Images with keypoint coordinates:
========================
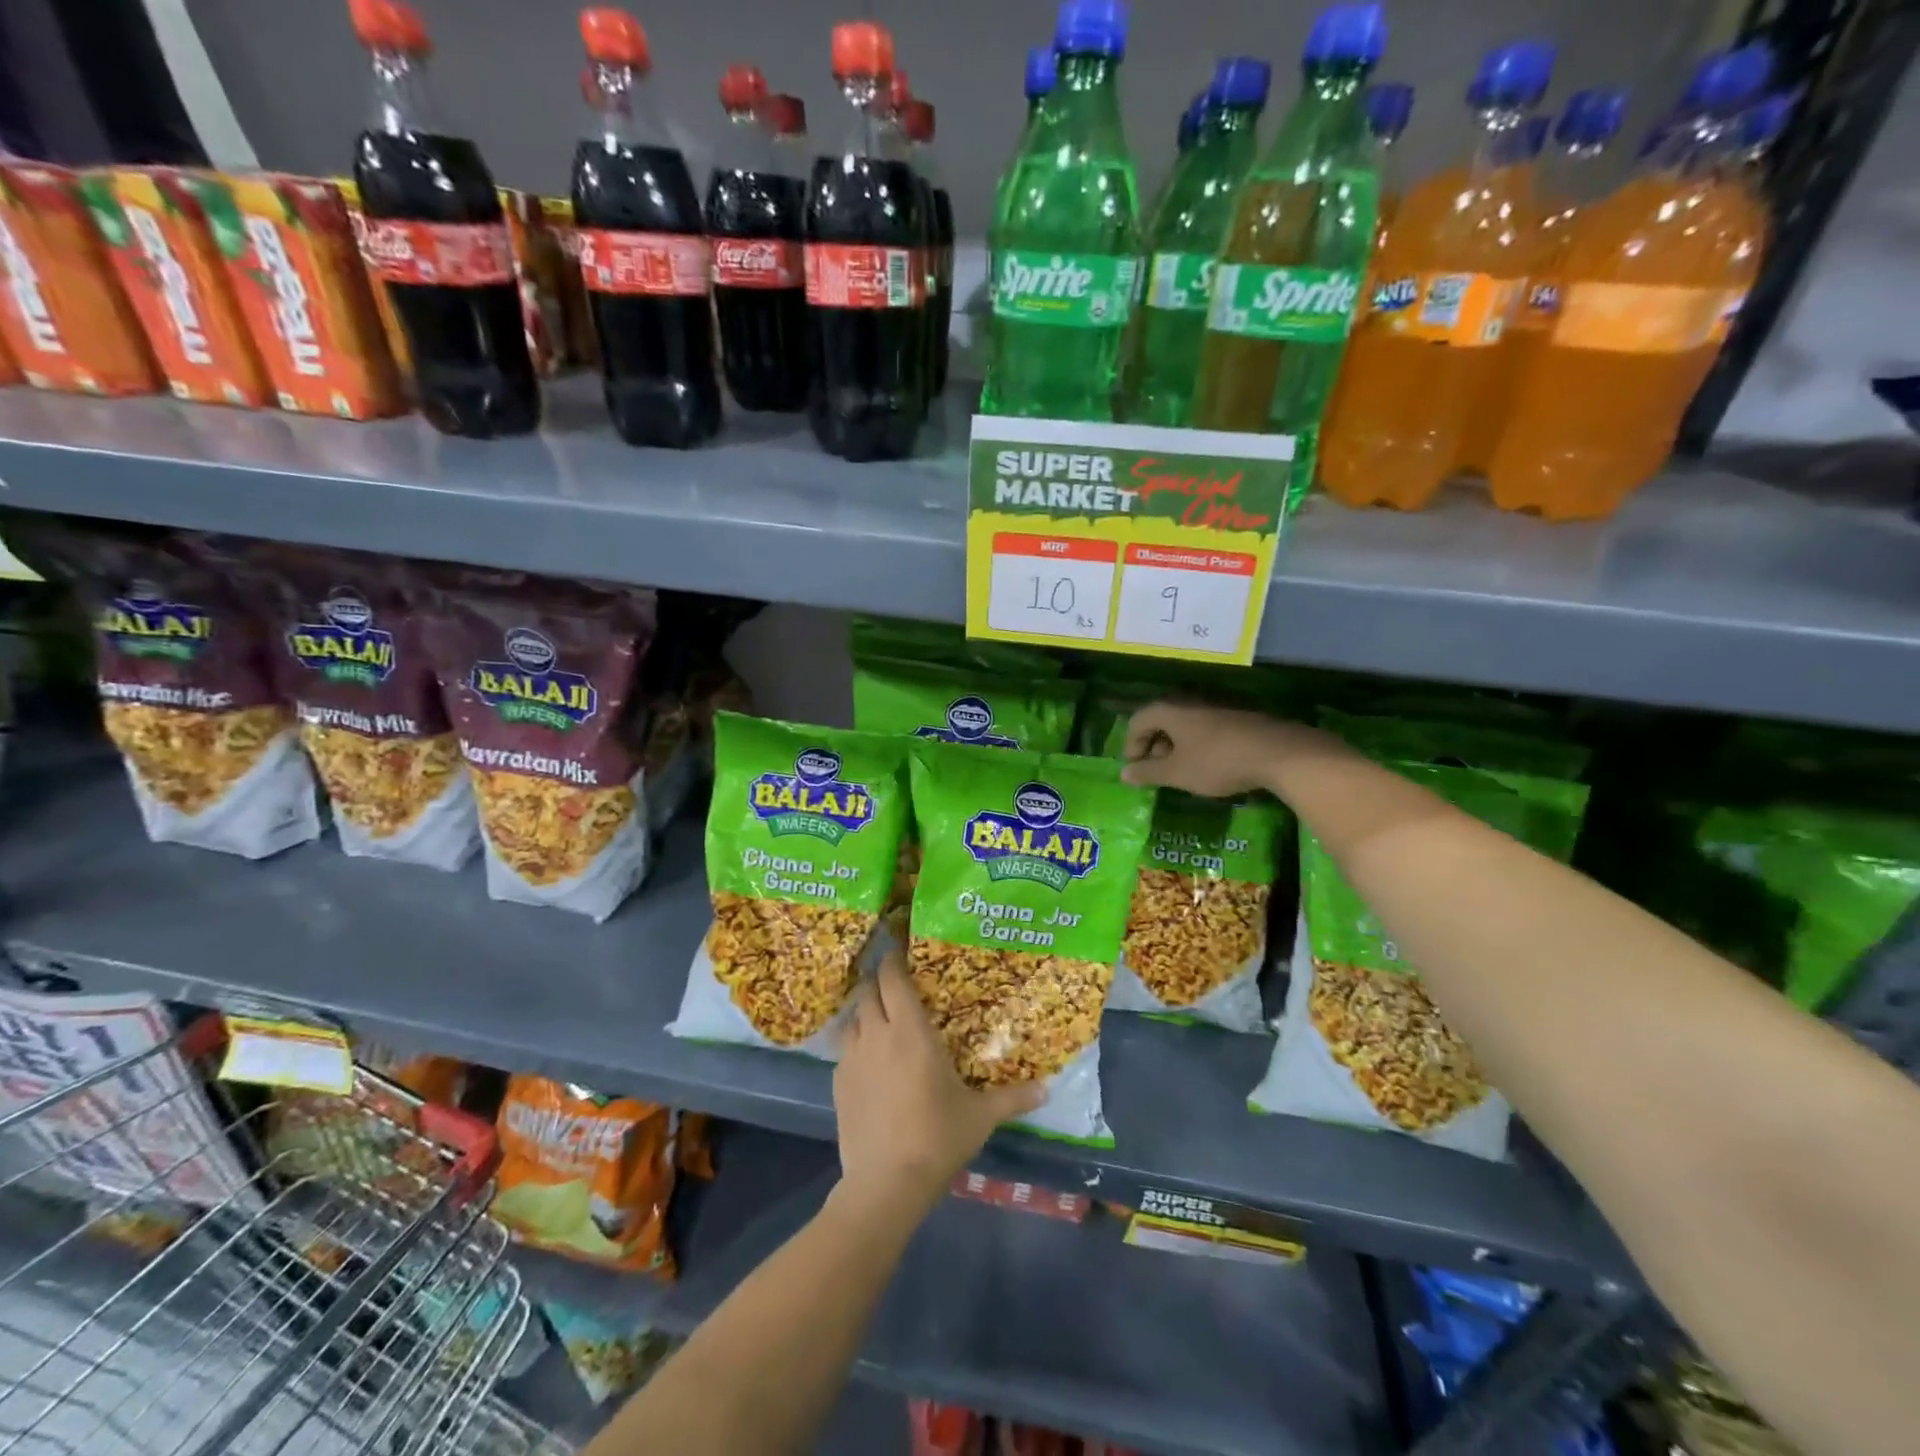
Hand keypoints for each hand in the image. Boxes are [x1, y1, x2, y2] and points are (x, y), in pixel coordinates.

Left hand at [833, 947, 1042, 1209]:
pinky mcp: (837, 1083)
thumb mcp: (980, 1116)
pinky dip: (856, 1044)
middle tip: (896, 984)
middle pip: (869, 991)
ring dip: (866, 1011)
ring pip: (854, 1017)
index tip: (900, 951)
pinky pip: (845, 1049)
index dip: (894, 960)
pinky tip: (869, 1061)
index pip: (894, 978)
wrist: (886, 1183)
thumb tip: (1047, 1089)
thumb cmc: (937, 1137)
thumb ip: (1013, 1098)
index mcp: (910, 1031)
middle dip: (880, 981)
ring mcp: (852, 1058)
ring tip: (881, 1018)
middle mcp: (877, 1034)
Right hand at [1120, 700, 1314, 797]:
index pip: (1138, 720)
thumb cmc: (1217, 762)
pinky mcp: (1239, 716)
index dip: (1131, 745)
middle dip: (1154, 746)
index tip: (1136, 769)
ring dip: (1178, 746)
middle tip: (1158, 771)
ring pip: (1186, 723)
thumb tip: (1124, 774)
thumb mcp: (1177, 773)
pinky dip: (1199, 743)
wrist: (1279, 753)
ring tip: (1184, 770)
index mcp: (1170, 710)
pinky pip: (1207, 727)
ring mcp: (1218, 706)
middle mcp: (1191, 701)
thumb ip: (1148, 773)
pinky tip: (1210, 764)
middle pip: (1162, 719)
========================
DIRECTIONS ->
Could you retype exactly the lines above, starting at the line that contains "ring mcp: (852, 1058)" and ending at the line that contains "pinky dip: (1199, 743)", and nothing more?

RESULT FOR THIS EXERCISE ->
ring mcp: (852, 1058)
ring tip: (881, 1018)
middle mcp: (877, 1034)
Right hand at [1120, 700, 1314, 797]:
index pip: (1138, 720)
thumb cmc: (1217, 762)
pinky mcp: (1239, 716)
index dip: (1131, 745)
middle dip: (1154, 746)
index tip: (1136, 769)
ring dip: (1178, 746)
middle tip: (1158, 771)
ring pip: (1186, 723)
thumb tip: (1124, 774)
thumb mcp: (1177, 773)
pinky dip: (1199, 743)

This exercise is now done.